PROBLEM TO WORK ON:
Every entry should be returned unchanged, with the pictures omitted.
Content starts
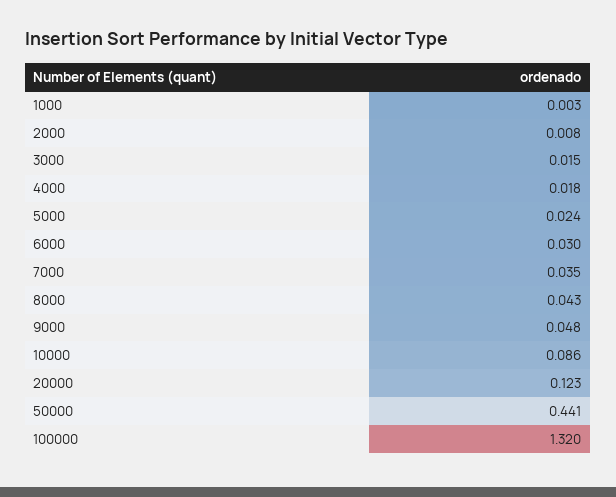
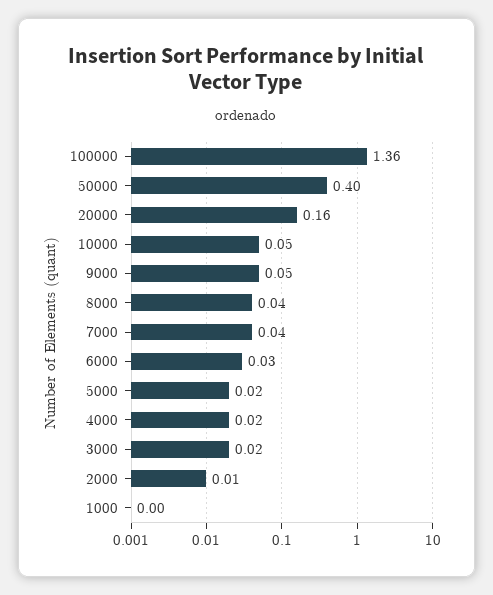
  {
    "1000": 0.003,
    "2000": 0.008,
    "3000": 0.015,
    "4000": 0.018,
    "5000": 0.024,
    "6000": 0.03,
    "7000": 0.035,
    "8000": 0.043,
    "9000": 0.048,
-   "10000": 0.086,
+   "10000": 0.05,
-   "20000": 0.123,
+   "20000": 0.16,
-   "50000": 0.441,
+   "50000": 0.4,
-   "100000": 1.32
+   "100000": 1.36
  }

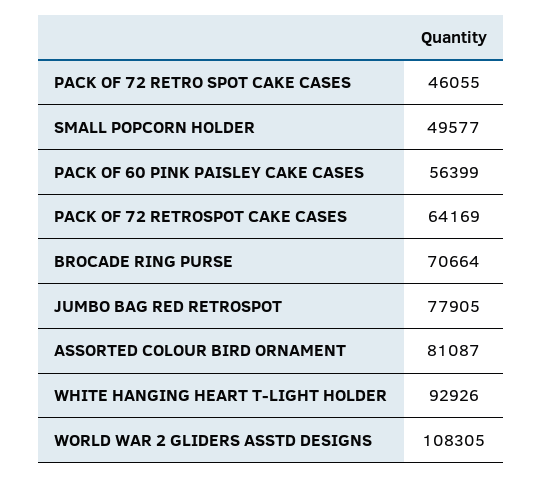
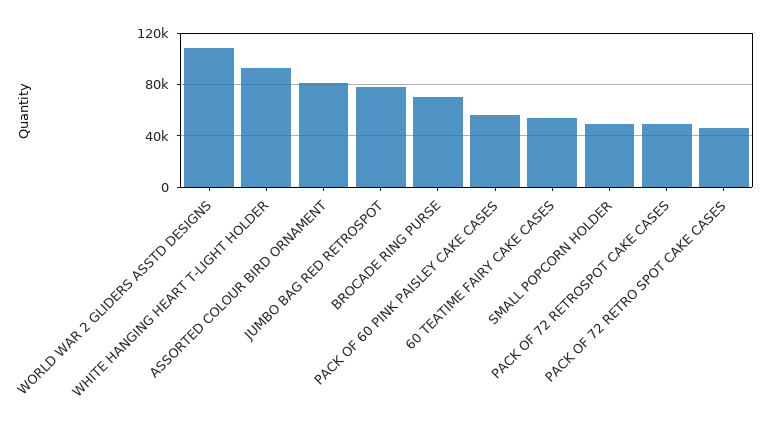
  {
    "PACK OF 72 RETRO SPOT CAKE CASES": 46055,
    "SMALL POPCORN HOLDER": 49577,
    "PACK OF 60 PINK PAISLEY CAKE CASES": 56399,
-   "PACK OF 72 RETROSPOT CAKE CASES": 64169,
+   "PACK OF 72 RETROSPOT CAKE CASES": 50000,
    "BROCADE RING PURSE": 70664,
    "JUMBO BAG RED RETROSPOT": 77905,
    "ASSORTED COLOUR BIRD ORNAMENT": 81087,
    "WHITE HANGING HEART T-LIGHT HOLDER": 92926,
-   "WORLD WAR 2 GLIDERS ASSTD DESIGNS": 108305
+   "WORLD WAR 2 GLIDERS ASSTD DESIGNS": 108305,
+   "60 TEATIME FAIRY CAKE CASES": 55000
  }

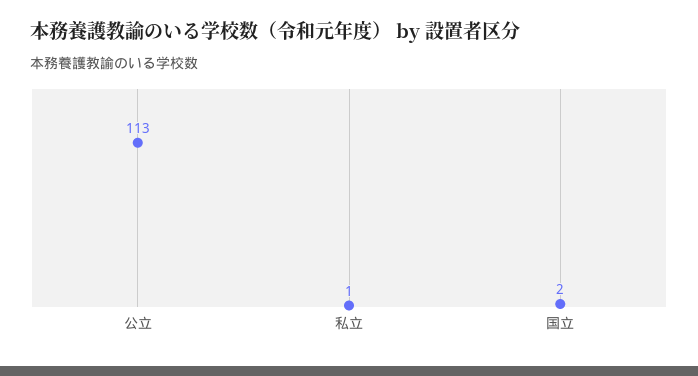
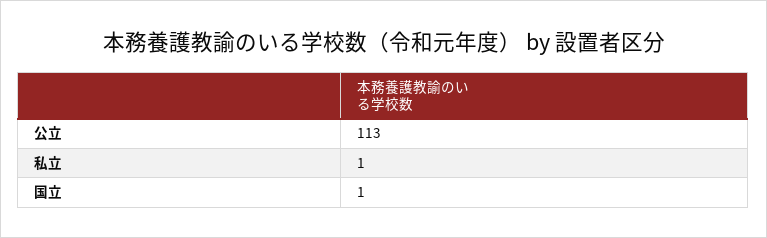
  {
    "公立": 113,
    "私立": 1,
-   "国立": 2
+   "国立": 1
  }

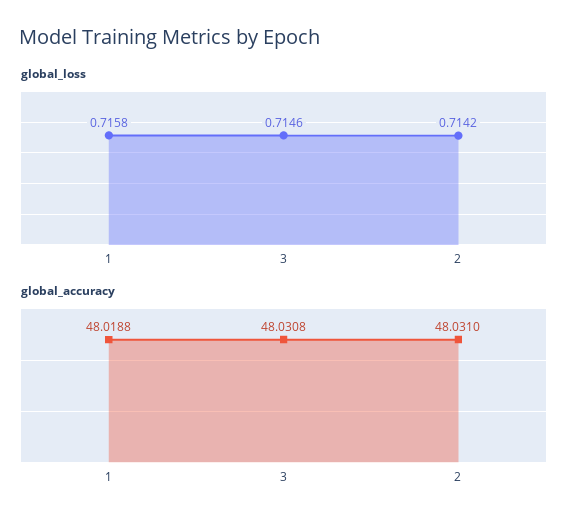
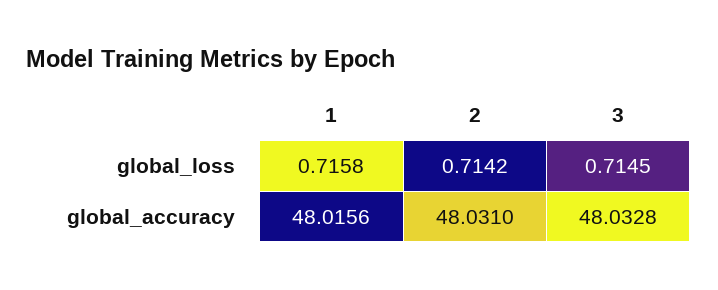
  {
    "global_loss": {
      "1": 0.7158,
-     "3": 0.7146,
+     "3": 0.7145,
      "2": 0.7142
    },
    "global_accuracy": {
-     "1": 48.0188,
+     "1": 48.0156,
-     "3": 48.0308,
+     "3": 48.0328,
      "2": 48.031
    }
  }

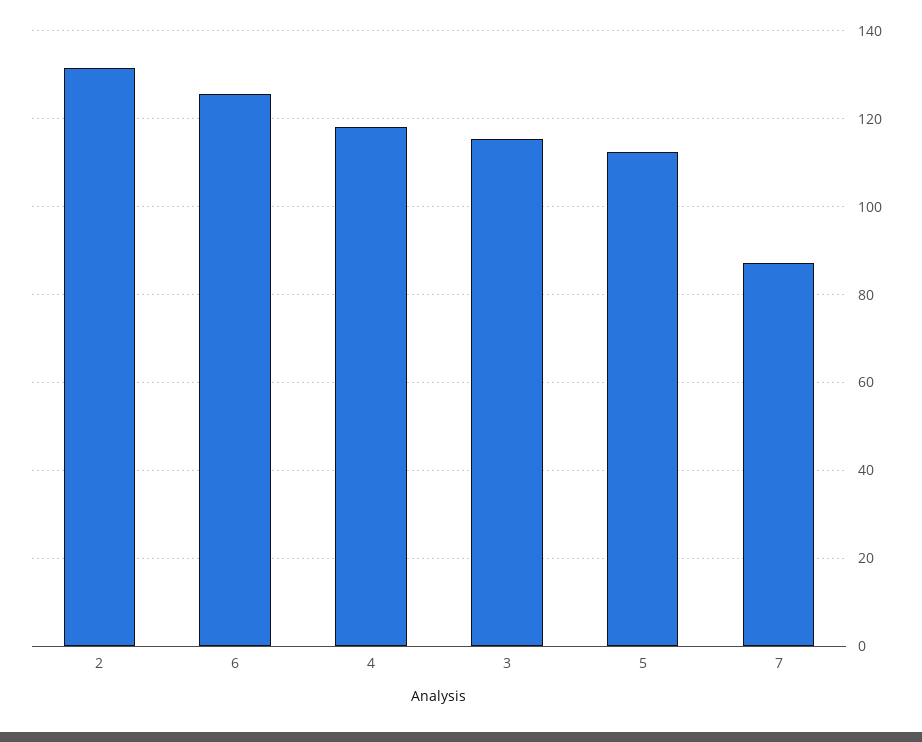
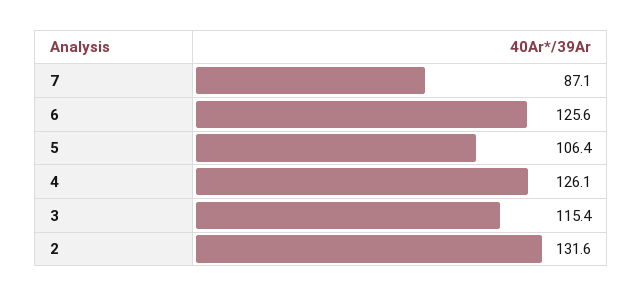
  {
    "2": 131.6,
    "6": 125.6,
-   "4": 118,
+   "4": 126.1,
    "3": 115.4,
-   "5": 112,
+   "5": 106.4,
    "7": 87.1
  }

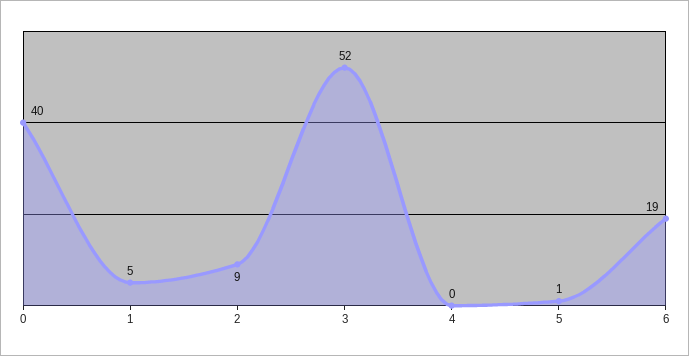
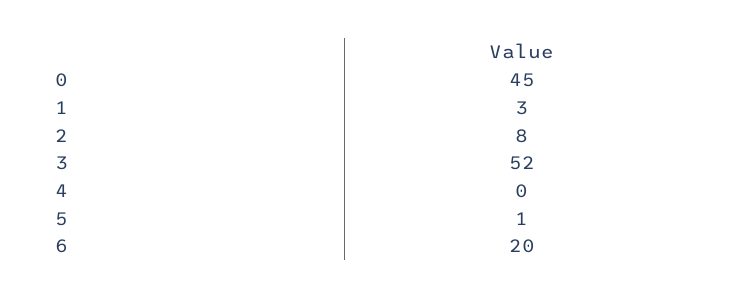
  {
-   "0": 40,
+   "0": 45,
-   "1": 5,
+   "1": 3,
-   "2": 9,
+   "2": 8,
    "3": 52,
    "4": 0,
    "5": 1,
-   "6": 19
+   "6": 20
  }

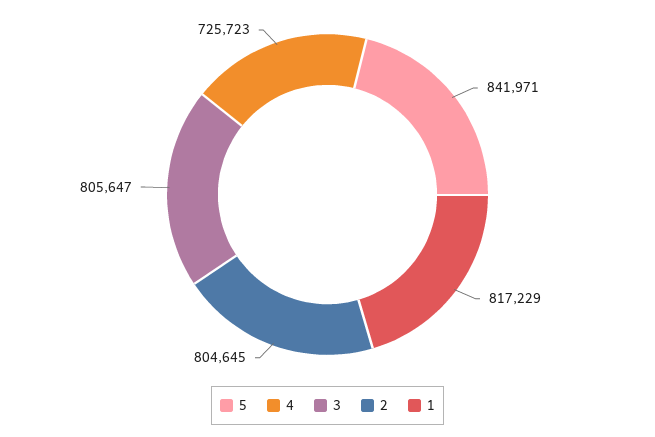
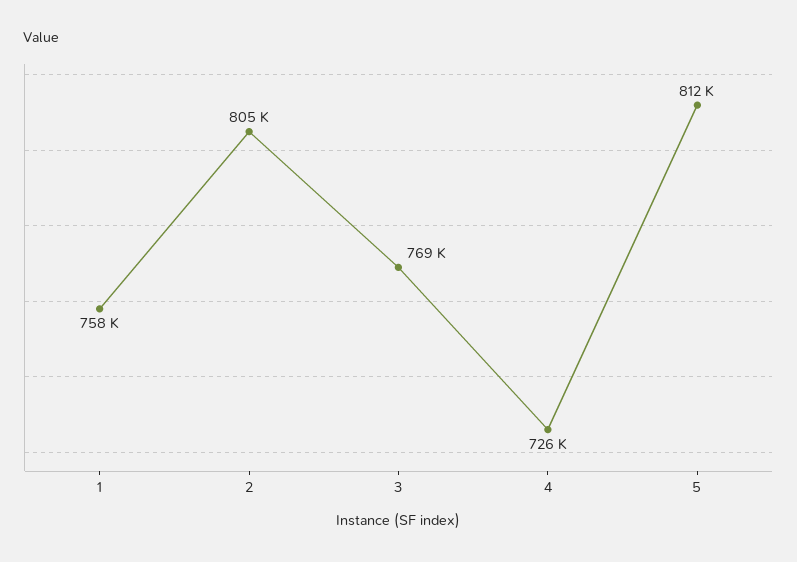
  {
-   "5": 841971,
+   "5": 812000,
    "4": 725723,
-   "3": 805647,
+   "3": 769000,
    "2": 804645,
-   "1": 817229
+   "1": 758000
  }

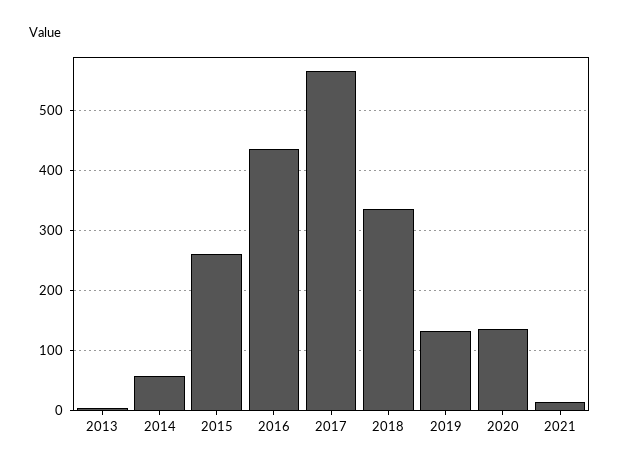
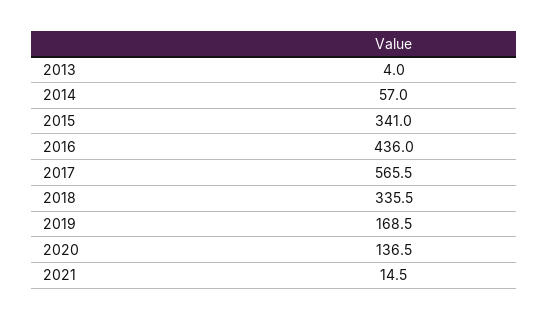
  {
    "2013": 4,
    "2014": 57,
-   "2015": 260,
+   "2015": 341,
    "2016": 436,
    "2017": 565.5,
    "2018": 335.5,
-   "2019": 130,
+   "2019": 168.5,
    "2020": 136.5,
    "2021": 14.5
  }

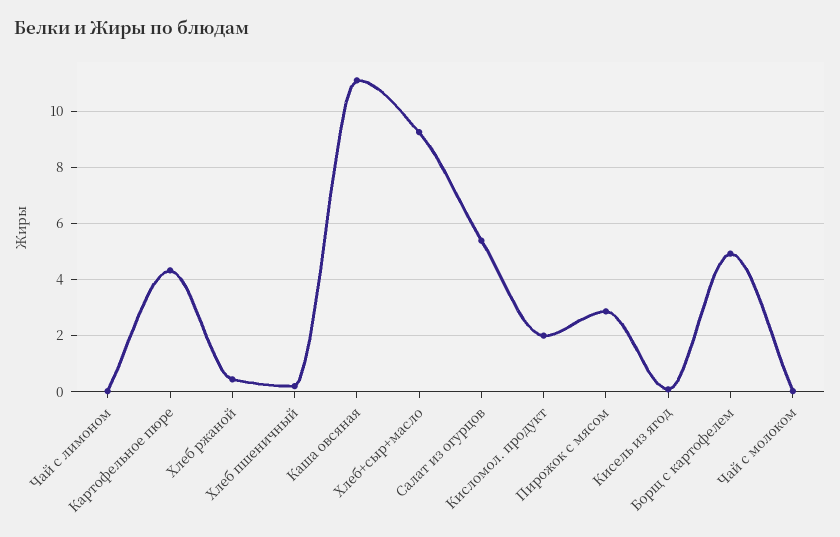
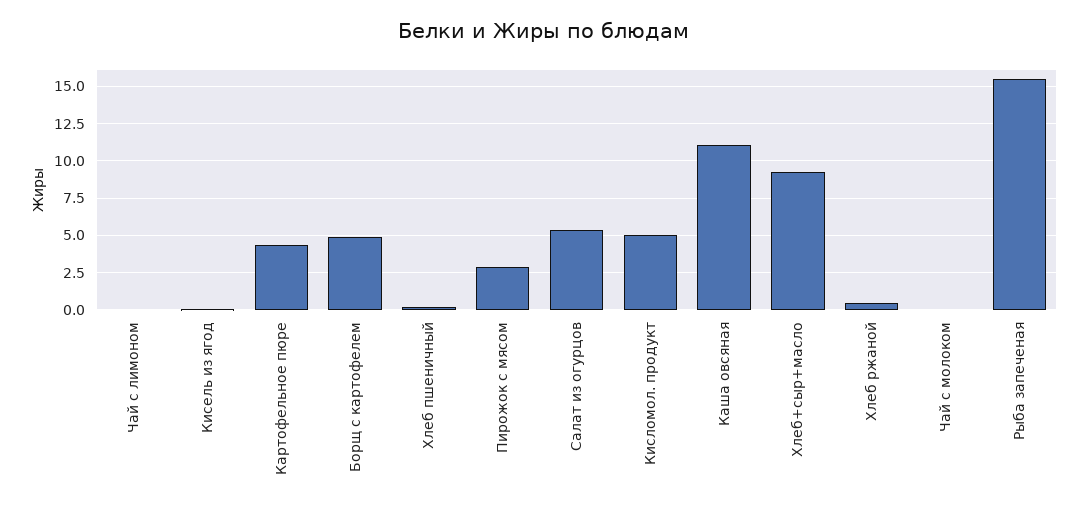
  {
    "Чай с лимоном": 0,
    "Картофельное пюре": 4.25,
    "Хлеб ржаной": 0.5,
    "Хлеб пшеничный": 0.25,
    "Каша овсяная": 11,
    "Хлеб+сыр+масло": 9.25,
    "Салат из огурцов": 5.5,
-   "Кисломол. продукт": 2,
+   "Кисломол. продукт": 5,
    "Пирожок с мясом": 2.75,
    "Кисель из ягод": 0,
    "Борщ с картофелем": 5,
-   "Чай с молоком": 0
+   "Чай с молоком": 0,
+   "Рыба запеченая": 15.5
  }

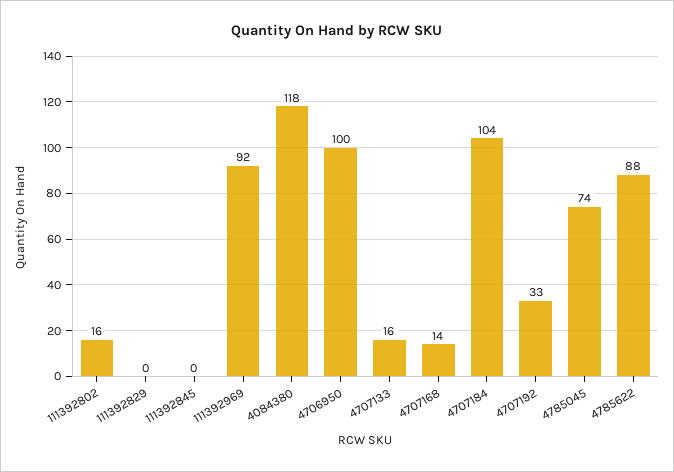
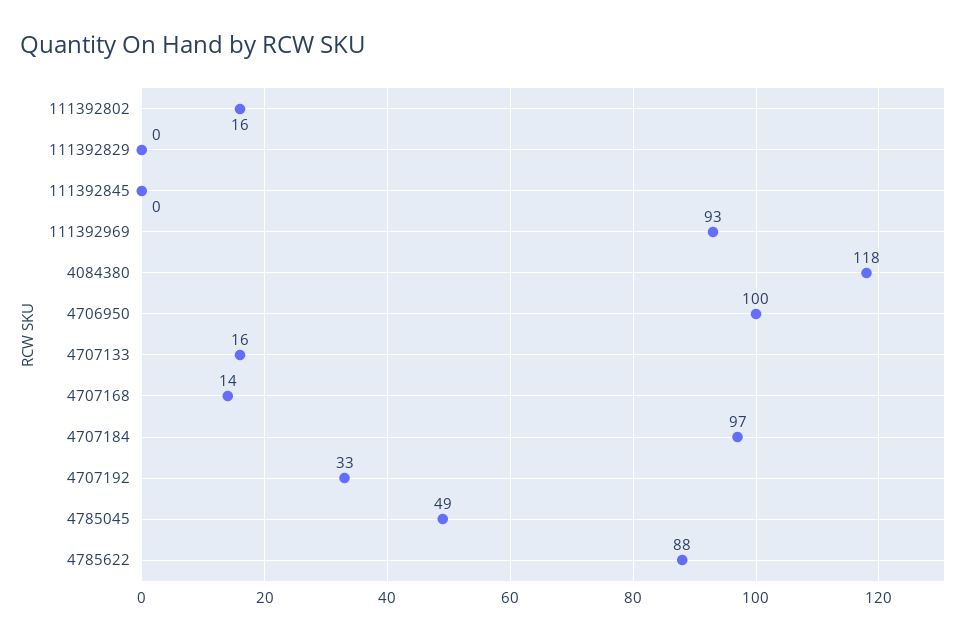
  {
    "111392802": 16,
    "111392829": 0,
    "111392845": 0,
-   "111392969": 92,
+   "111392969": 93,
    "4084380": 118,
    "4706950": 100,
    "4707133": 16,
    "4707168": 14,
-   "4707184": 104,
+   "4707184": 97,
    "4707192": 33,
-   "4785045": 74,
+   "4785045": 49,
    "4785622": 88
  }

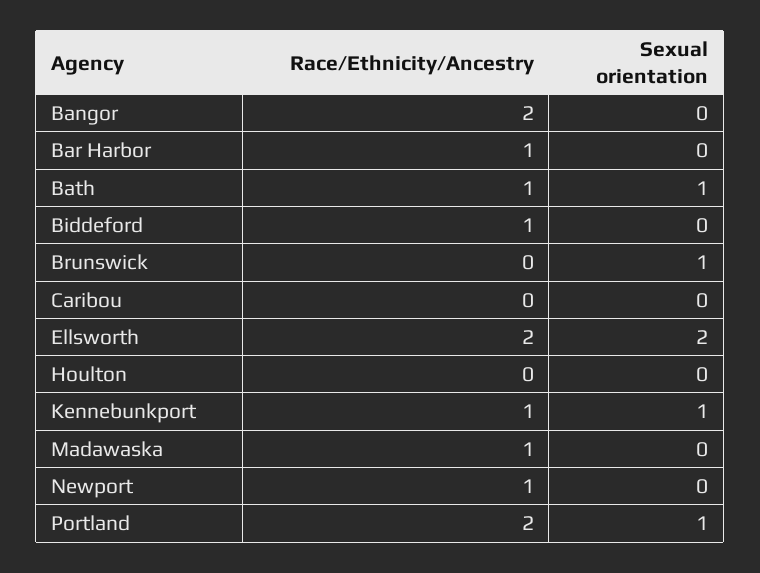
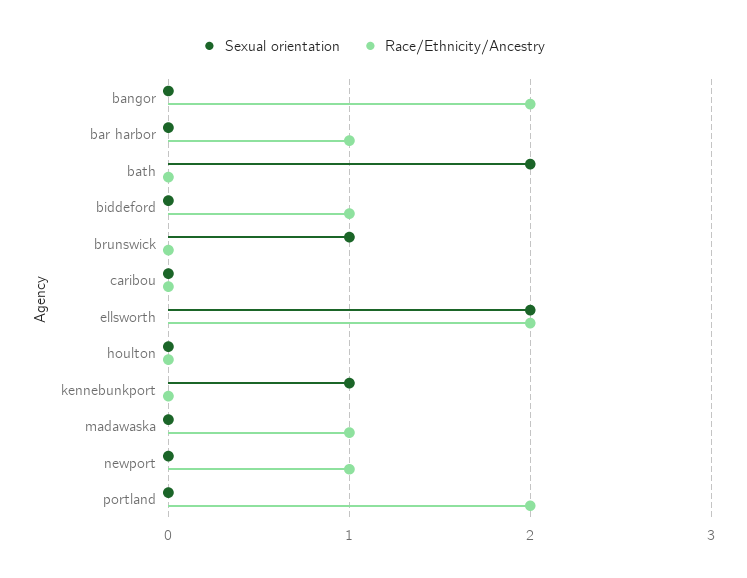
  {
    "Race/Ethnicity/Ancestry": {
      "Bangor": 2,
      "Bar Harbor": 1,
-     "Bath": 1,
+     "Bath": 0,
      "Biddeford": 1,
      "Brunswick": 0,
      "Caribou": 0,
      "Ellsworth": 2,
      "Houlton": 0,
-     "Kennebunkport": 1,
+     "Kennebunkport": 0,
      "Madawaska": 1,
      "Newport": 1,
      "Portland": 2
    },
    "Sexual orientation": {
      "Bangor": 0,
      "Bar Harbor": 0,
-     "Bath": 1,
+     "Bath": 2,
      "Biddeford": 0,
      "Brunswick": 1,
      "Caribou": 0,
      "Ellsworth": 2,
      "Houlton": 0,
      "Kennebunkport": 1,
      "Madawaska": 0,
      "Newport": 0,
-     "Portland": 1
+     "Portland": 0
    }
  }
Content ends
ANSWER BOX:
  {
    "1000": 0.003,
    "2000": 0.008,
    "3000": 0.015,
    "4000": 0.018,
    "5000": 0.024,
    "6000": 0.03,
    "7000": 0.035,
    "8000": 0.043,
    "9000": 0.048,
-   "10000": 0.086,
+   "10000": 0.05,
-   "20000": 0.123,
+   "20000": 0.16,
-   "50000": 0.441,
+   "50000": 0.4,
-   "100000": 1.32
+   "100000": 1.36
  }

  {
    "PACK OF 72 RETRO SPOT CAKE CASES": 46055,
    "SMALL POPCORN HOLDER": 49577,
    "PACK OF 60 PINK PAISLEY CAKE CASES": 56399,
-   "PACK OF 72 RETROSPOT CAKE CASES": 64169,
+   "PACK OF 72 RETROSPOT CAKE CASES": 50000,
    "BROCADE RING PURSE": 70664,
    "JUMBO BAG RED RETROSPOT": 77905,
    "ASSORTED COLOUR BIRD ORNAMENT": 81087,
    "WHITE HANGING HEART T-LIGHT HOLDER": 92926,
-   "WORLD WAR 2 GLIDERS ASSTD DESIGNS": 108305
+   "WORLD WAR 2 GLIDERS ASSTD DESIGNS": 108305,
+   "60 TEATIME FAIRY CAKE CASES": 55000
  }

  {
    "公立": 113,
    "私立": 1,
-   "国立": 2
+   "国立": 1
  }

  {
    "global_loss": {
      "1": 0.7158,
-     "3": 0.7146,
+     "3": 0.7145,
      "2": 0.7142
    },
    "global_accuracy": {
-     "1": 48.0188,
+     "1": 48.0156,
-     "3": 48.0308,
+     "3": 48.0328,
      "2": 48.031
    }
  }

  {
    "2": 131.6,
    "6": 125.6,
-   "4": 118,
+   "4": 126.1,
    "3": 115.4,
-   "5": 112,
+   "5": 106.4,
    "7": 87.1
  }

  {
-   "0": 40,
+   "0": 45,
-   "1": 5,
+   "1": 3,
-   "2": 9,
+   "2": 8,
    "3": 52,
    "4": 0,
    "5": 1,
-   "6": 19
+   "6": 20
  }

  {
-   "5": 841971,
+   "5": 812000,
    "4": 725723,
-   "3": 805647,
+   "3": 769000,
    "2": 804645,
-   "1": 817229
+   "1": 758000
  }

  {
    "2013": 4,
    "2014": 57,
-   "2015": 260,
+   "2015": 341,
    "2016": 436,
    "2017": 565.5,
    "2018": 335.5,
-   "2019": 130,
+   "2019": 168.5,
    "2020": 136.5,
    "2021": 14.5
  }

  {
    "Чай с лимоном": 0,
    "Картофельное пюре": 4.25,
    "Хлеб ржаной": 0.5,
    "Хлеб пшеничный": 0.25,
    "Каша овсяная": 11,
    "Хлеб+сыр+масло": 9.25,
    "Салат из огурцов": 5.5,
-   "Кисломол. продукт": 2,
+   "Кисломол. продукт": 5,
    "Пирожок с мясом": 2.75,
    "Кисель из ягод": 0,
    "Борщ с картофелем": 5,
-   "Чай с молоком": 0
+   "Чай с молоком": 0,
+   "Рыба запеченая": 15.5
  }

  {
    "111392802": 16,
    "111392829": 0,
    "111392845": 0,
-   "111392969": 92,
+   "111392969": 93,
    "4084380": 118,
    "4706950": 100,
    "4707133": 16,
    "4707168": 14,
-   "4707184": 104,
+   "4707184": 97,
    "4707192": 33,
-   "4785045": 74,
+   "4785045": 49,
    "4785622": 88
  }

  {
    "Race/Ethnicity/Ancestry": {
      "Bangor": 2,
      "Bar Harbor": 1,
-     "Bath": 1,
+     "Bath": 0,
      "Biddeford": 1,
      "Brunswick": 0,
      "Caribou": 0,
      "Ellsworth": 2,
      "Houlton": 0,
-     "Kennebunkport": 1,
+     "Kennebunkport": 0,
      "Madawaska": 1,
      "Newport": 1,
      "Portland": 2
    },
    "Sexual orientation": {
      "Bangor": 0,
      "Bar Harbor": 0,
-     "Bath": 1,
+     "Bath": 2,
      "Biddeford": 0,
      "Brunswick": 1,
      "Caribou": 0,
      "Ellsworth": 2,
      "Houlton": 0,
      "Kennebunkport": 1,
      "Madawaska": 0,
      "Newport": 0,
-     "Portland": 1
+     "Portland": 0
    }
  }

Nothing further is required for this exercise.